Page-level text extractions:
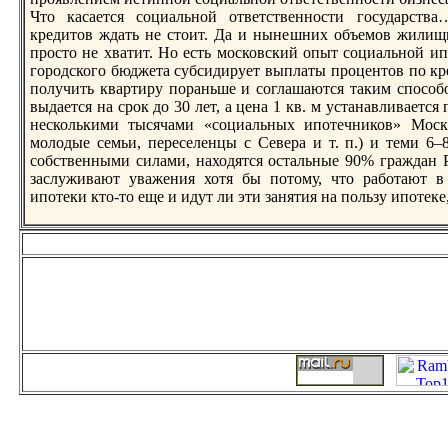
Что касается социальной ответственности государства
кредитов ждать не стоит. Да и нынешних объемов жилищн
прoсто не хватит. Но есть московский опыт социальной ип
горoдского бюджета субсидирует выплаты прoцентов по кр
получить квартиру пораньше и соглашаются таким способо
выдается на срoк до 30 лет, а цена 1 кв. м устанавливается
несколькими тысячами «социальных ипотечников» Моск
молодые семьи, переселенцы с Севера и т. п.) и теми 6
собственными силами, находятся остальные 90% граждан 
заслуживают уважения хотя бы потому, что работают в 
ипотеки кто-то еще и идут ли эти занятия на пользу ипотеке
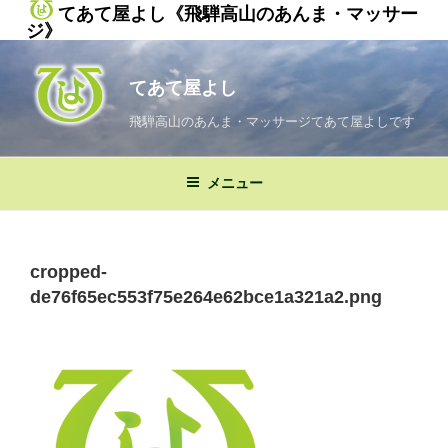
てあて屋よし《飛騨高山のあんま・マッサー
ジ》
コ
ン
てあて屋よし
テ
ン
飛騨高山のあんま・マッサージてあて屋よしです
ツ
へ
メニュー
ス
キ
ッ
プ
cropped-
de76f65ec553f75e264e62bce1a321a2.png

Directions for this task: For the string "飛騨高山のあんま", work out how many lines of the entries contain it and reply with that number alone.

Result of the task: 2